*PROBLEM DETAILS:*
Return every one of the following rows verbatim, keeping them in their original order.
"""
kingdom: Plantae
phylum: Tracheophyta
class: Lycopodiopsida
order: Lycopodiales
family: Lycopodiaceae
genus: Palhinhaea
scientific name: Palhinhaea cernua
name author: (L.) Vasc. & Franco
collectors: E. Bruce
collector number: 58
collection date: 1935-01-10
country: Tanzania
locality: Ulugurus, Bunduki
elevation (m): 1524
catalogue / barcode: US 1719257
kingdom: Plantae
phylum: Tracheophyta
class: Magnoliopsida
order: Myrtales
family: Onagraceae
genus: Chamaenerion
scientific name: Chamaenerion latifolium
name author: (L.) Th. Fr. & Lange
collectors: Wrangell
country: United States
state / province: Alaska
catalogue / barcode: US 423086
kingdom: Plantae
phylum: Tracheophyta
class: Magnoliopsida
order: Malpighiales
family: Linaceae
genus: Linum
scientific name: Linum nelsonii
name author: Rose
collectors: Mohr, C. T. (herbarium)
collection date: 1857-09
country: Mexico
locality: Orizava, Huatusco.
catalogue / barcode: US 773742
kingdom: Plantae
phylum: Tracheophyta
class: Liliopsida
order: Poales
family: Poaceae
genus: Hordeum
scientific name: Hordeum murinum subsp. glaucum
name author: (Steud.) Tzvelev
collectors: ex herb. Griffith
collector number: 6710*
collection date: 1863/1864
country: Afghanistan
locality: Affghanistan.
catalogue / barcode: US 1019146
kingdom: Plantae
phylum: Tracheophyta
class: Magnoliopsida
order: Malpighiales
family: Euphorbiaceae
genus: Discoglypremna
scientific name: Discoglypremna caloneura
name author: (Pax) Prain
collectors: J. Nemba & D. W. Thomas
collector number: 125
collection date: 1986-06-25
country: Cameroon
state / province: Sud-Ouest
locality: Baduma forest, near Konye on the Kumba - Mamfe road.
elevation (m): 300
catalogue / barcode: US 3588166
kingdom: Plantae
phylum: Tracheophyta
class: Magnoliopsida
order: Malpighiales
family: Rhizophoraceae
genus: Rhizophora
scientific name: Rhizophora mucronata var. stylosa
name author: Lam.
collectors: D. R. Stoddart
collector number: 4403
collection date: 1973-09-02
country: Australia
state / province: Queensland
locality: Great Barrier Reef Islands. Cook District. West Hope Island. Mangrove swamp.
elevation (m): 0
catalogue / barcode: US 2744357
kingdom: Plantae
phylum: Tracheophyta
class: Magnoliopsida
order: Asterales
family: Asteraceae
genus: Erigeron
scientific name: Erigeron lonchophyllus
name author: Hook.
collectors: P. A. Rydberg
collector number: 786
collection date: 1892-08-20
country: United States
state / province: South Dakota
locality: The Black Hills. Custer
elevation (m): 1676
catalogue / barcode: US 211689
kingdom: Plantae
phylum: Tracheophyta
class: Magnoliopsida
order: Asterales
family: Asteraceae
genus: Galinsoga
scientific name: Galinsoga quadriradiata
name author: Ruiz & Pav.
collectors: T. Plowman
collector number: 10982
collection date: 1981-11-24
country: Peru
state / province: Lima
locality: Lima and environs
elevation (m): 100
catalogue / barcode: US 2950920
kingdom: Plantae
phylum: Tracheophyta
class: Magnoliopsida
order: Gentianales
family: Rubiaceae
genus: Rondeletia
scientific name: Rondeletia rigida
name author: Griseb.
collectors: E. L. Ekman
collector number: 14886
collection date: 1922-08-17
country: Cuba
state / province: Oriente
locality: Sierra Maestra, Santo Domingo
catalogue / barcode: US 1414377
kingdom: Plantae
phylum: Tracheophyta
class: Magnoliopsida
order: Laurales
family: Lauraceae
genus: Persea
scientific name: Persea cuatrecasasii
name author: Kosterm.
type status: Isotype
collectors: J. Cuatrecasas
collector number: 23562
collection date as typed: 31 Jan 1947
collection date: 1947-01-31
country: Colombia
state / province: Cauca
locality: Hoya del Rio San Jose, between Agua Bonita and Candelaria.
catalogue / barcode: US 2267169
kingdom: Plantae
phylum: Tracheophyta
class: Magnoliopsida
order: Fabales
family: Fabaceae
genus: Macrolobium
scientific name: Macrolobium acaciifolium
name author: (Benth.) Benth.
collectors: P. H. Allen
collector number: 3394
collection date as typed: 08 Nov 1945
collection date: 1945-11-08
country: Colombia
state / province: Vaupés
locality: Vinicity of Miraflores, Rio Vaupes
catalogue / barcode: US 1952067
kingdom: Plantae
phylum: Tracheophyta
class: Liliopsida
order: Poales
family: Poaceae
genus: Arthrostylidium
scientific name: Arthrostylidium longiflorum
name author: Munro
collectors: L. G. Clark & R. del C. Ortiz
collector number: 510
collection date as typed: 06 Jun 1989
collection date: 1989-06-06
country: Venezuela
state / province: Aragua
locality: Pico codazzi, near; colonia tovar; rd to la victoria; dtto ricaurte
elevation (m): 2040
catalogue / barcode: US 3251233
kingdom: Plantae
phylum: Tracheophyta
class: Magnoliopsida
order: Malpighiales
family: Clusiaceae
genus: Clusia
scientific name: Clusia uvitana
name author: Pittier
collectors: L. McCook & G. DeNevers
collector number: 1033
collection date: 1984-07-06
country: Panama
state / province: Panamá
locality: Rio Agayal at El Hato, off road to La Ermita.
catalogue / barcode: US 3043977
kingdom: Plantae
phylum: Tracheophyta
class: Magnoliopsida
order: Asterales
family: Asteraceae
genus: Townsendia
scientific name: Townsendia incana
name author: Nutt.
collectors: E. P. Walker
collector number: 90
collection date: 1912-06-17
"""
*EXERCISE SOLUTION:*
kingdom: Plantae
phylum: Tracheophyta
class: Lycopodiopsida
order: Lycopodiales
family: Lycopodiaceae
genus: Palhinhaea
scientific name: Palhinhaea cernua
name author: (L.) Vasc. & Franco
collectors: E. Bruce
collector number: 58
collection date: 1935-01-10
country: Tanzania
locality: Ulugurus, Bunduki
elevation (m): 1524
catalogue / barcode: US 1719257
kingdom: Plantae
phylum: Tracheophyta
class: Magnoliopsida
order: Myrtales
family: Onagraceae
genus: Chamaenerion
scientific name: Chamaenerion latifolium
name author: (L.) Th. Fr. & Lange
collectors: Wrangell
country: United States
state / province: Alaska
catalogue / barcode: US 423086
kingdom: Plantae
phylum: Tracheophyta
class: Magnoliopsida
order: Malpighiales
family: Linaceae
genus: Linum
scientific name: Linum nelsonii
name author: Rose
collectors: Mohr, C. T. (herbarium)
collection date: 1857-09
country: Mexico
locality: Orizava, Huatusco.
catalogue / barcode: US 773742
kingdom: Plantae
phylum: Tracheophyta
class: Liliopsida
order: Poales
family: Poaceae
genus: Hordeum
scientific name: Hordeum murinum subsp. glaucum
name author: (Steud.) Tzvelev
collectors: ex herb. Griffith
collector number: 6710*
collection date: 1863/1864
country: Afghanistan
locality: Affghanistan.
catalogue / barcode: US 1019146
kingdom: Plantae
phylum: Tracheophyta
class: Magnoliopsida
order: Malpighiales
family: Euphorbiaceae
genus: Discoglypremna
scientific name: Discoglypremna caloneura
name author: (Pax) Prain
collectors: J. Nemba & D. W. Thomas
collector number: 125
collection date: 1986-06-25
country: Cameroon
state / province: Sud-Ouest
locality: Baduma forest, near Konye on the Kumba - Mamfe road.
elevation (m): 300
catalogue / barcode: US 3588166
kingdom: Plantae
phylum: Tracheophyta
class: Magnoliopsida
order: Malpighiales
family: Rhizophoraceae
genus: Rhizophora
scientific name: Rhizophora mucronata var. stylosa
name author: Lam.
collectors: D. R. Stoddart
collector number: 4403
collection date: 1973-09-02
country: Australia
state / province: Queensland
locality: Great Barrier Reef Islands. Cook District. West Hope Island. Mangrove swamp.
elevation (m): 0
catalogue / barcode: US 2744357
kingdom: Plantae
phylum: Tracheophyta
class: Magnoliopsida
order: Asterales
family: Asteraceae
genus: Erigeron
scientific name: Erigeron lonchophyllus
name author: Hook.
collectors: P. A. Rydberg
collector number: 786
collection date: 1892-08-20
country: United States
state / province: South Dakota
locality: The Black Hills. Custer
elevation (m): 1676
catalogue / barcode: US 211689
kingdom: Plantae
phylum: Tracheophyta
class: Magnoliopsida
order: Asterales
family: Asteraceae
genus: Galinsoga
scientific name: Galinsoga quadriradiata
name author: Ruiz & Pav.
collectors: T. Plowman
collector number: 10982
collection date: 1981-11-24
country: Peru
state / province: Lima
locality: Lima and environs
elevation (m): 100
catalogue / barcode: US 2950920
kingdom: Plantae
phylum: Tracheophyta
class: Magnoliopsida
order: Gentianales
family: Rubiaceae
genus: Rondeletia
scientific name: Rondeletia rigida
name author: Griseb.
collectors: E. L. Ekman
collector number: 14886
collection date: 1922-08-17
country: Cuba
state / province: Oriente
locality: Sierra Maestra, Santo Domingo
catalogue / barcode: US 1414377
kingdom: Plantae
phylum: Tracheophyta
class: Magnoliopsida
order: Laurales
family: Lauraceae
genus: Persea
scientific name: Persea cuatrecasasii
name author: Kosterm.
type status: Isotype
collectors: J. Cuatrecasas
collector number: 23562
collection date as typed: 31 Jan 1947
collection date: 1947-01-31
country: Colombia
state / province: Cauca
locality: Hoya del Rio San Jose, between Agua Bonita and Candelaria.
catalogue / barcode: US 2267169
kingdom: Plantae
phylum: Tracheophyta
class: Magnoliopsida
order: Fabales
family: Fabaceae
genus: Macrolobium
scientific name: Macrolobium acaciifolium
name author: (Benth.) Benth.
collectors: P. H. Allen
collector number: 3394
collection date as typed: 08 Nov 1945
collection date: 1945-11-08
country: Colombia
state / province: Vaupés
locality: Vinicity of Miraflores, Rio Vaupes
catalogue / barcode: US 1952067
kingdom: Plantae
phylum: Tracheophyta
class: Liliopsida
order: Poales
family: Poaceae
genus: Arthrostylidium
scientific name: Arthrostylidium longiflorum
name author: Munro
collectors: L. G. Clark & R. del C. Ortiz
collector number: 510
collection date as typed: 06 Jun 1989
collection date: 1989-06-06
country: Venezuela
state / province: Aragua
locality: Pico codazzi, near; colonia tovar; rd to la victoria; dtto ricaurte
elevation (m): 2040
catalogue / barcode: US 3251233
kingdom: Plantae
phylum: Tracheophyta
class: Magnoliopsida
order: Malpighiales
family: Clusiaceae
genus: Clusia
scientific name: Clusia uvitana
name author: Pittier
collectors: L. McCook & G. DeNevers
collector number: 1033
collection date: 1984-07-06
country: Panama
state / province: Panamá
locality: Rio Agayal at El Hato, off road to La Ermita.
catalogue / barcode: US 3043977
kingdom: Plantae
phylum: Tracheophyta
class: Magnoliopsida
order: Asterales
family: Asteraceae
genus: Townsendia
scientific name: Townsendia incana
name author: Nutt.
collectors: E. P. Walker
collector number: 90
collection date: 1912-06-17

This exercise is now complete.